*SUPPLIED MATERIAL*:

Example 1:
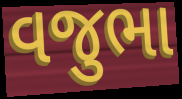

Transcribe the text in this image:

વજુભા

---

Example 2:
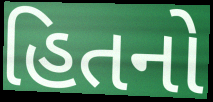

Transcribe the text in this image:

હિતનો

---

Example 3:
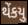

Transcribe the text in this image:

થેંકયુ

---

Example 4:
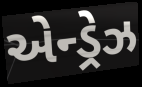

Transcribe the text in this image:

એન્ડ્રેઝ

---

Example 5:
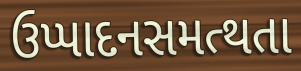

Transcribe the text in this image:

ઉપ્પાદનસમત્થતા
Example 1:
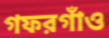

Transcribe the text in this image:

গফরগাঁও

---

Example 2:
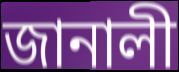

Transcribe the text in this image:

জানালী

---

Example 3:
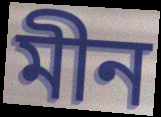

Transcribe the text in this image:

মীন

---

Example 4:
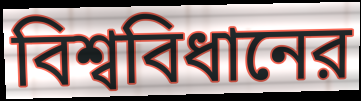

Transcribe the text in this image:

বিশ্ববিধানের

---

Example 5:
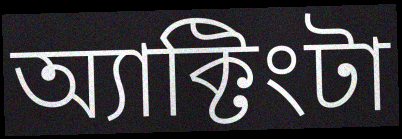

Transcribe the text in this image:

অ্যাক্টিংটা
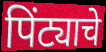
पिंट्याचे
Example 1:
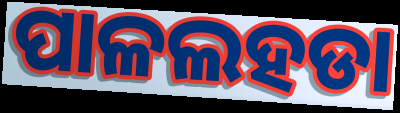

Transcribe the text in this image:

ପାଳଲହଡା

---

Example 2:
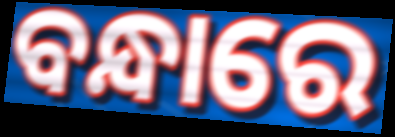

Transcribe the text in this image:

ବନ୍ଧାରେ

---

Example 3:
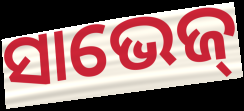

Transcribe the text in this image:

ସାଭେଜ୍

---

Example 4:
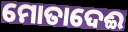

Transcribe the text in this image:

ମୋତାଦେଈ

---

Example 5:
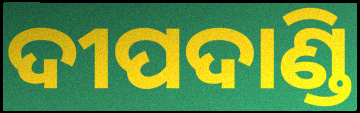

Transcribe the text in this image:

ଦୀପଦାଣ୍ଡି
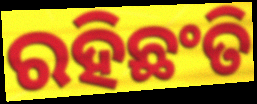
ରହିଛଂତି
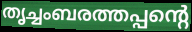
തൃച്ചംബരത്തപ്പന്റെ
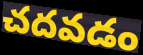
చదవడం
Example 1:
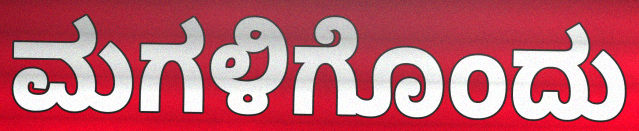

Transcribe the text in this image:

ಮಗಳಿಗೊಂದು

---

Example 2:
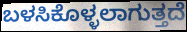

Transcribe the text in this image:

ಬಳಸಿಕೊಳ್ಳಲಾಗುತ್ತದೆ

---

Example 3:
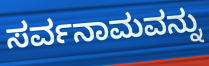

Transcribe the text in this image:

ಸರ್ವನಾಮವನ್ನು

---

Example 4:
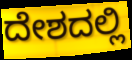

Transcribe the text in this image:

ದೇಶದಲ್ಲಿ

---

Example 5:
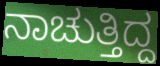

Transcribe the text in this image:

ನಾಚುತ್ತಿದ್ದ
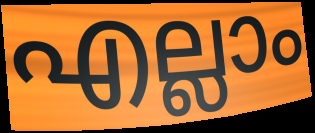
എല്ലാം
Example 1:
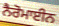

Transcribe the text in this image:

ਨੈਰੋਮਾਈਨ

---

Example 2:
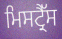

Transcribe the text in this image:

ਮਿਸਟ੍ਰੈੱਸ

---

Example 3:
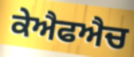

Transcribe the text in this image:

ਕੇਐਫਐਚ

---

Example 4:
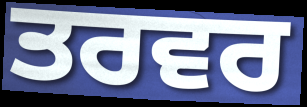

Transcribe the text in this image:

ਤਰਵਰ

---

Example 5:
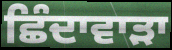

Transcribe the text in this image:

*WHAT TO DO*: Leave the pictures out and return the rest of the listing exactly.

*ANSWER TO THIS TASK*:
Example 1:

Transcribe the text in this image:

વજુભા

---

Example 2:

Transcribe the text in this image:

હિતનો

---

Example 3:

Transcribe the text in this image:

થેંકયુ

---

Example 4:

Transcribe the text in this image:

એન્ડ્રેઝ

---

Example 5:

Transcribe the text in this image:

ઉપ્પાદનસમત્થતા
Example 1:

Transcribe the text in this image:

গফরগাঁও

---

Example 2:

Transcribe the text in this image:

জানালী

---

Example 3:

Transcribe the text in this image:

মীন

---

Example 4:

Transcribe the text in this image:

বিশ্ববিধানের

---

Example 5:

Transcribe the text in this image:

অ্যাক্টিংটা
पिंट्याचे
Example 1:

Transcribe the text in this image:

ପାଳଲହଡା

---

Example 2:

Transcribe the text in this image:

ବନ୍ଧାରେ

---

Example 3:

Transcribe the text in this image:

ସାଭେଜ୍

---

Example 4:

Transcribe the text in this image:

ମୋତାଦେଈ

---

Example 5:

Transcribe the text in this image:

ଦୀପଦାଣ୍ଡି
ରହିଛଂତି
തൃച്ചംബരത്തപ്പന്റെ
చదవడం
Example 1:

Transcribe the text in this image:

ಮಗಳಿಗೊಂದು

---

Example 2:

Transcribe the text in this image:

ಬಳಸಿಕೊಳ್ಳಲಾಗುತ್ತದೆ

---

Example 3:

Transcribe the text in this image:

ಸರ್ವನಾಮವನ್ನು

---

Example 4:

Transcribe the text in this image:

ದೇಶದಲ್ಲಿ

---

Example 5:

Transcribe the text in this image:

ನಾಚುತ್ತಿದ್ದ
എല്ലാം
Example 1:

Transcribe the text in this image:

ਨੈਰੋਮਾਈਨ

---

Example 2:

Transcribe the text in this image:

ਮਿਸਟ੍ਰੈੱਸ

---

Example 3:

Transcribe the text in this image:

ਕੇਐਫਐਚ

---

Example 4:

Transcribe the text in this image:

ਤਰਵਰ

---

Example 5:

Transcribe the text in this image:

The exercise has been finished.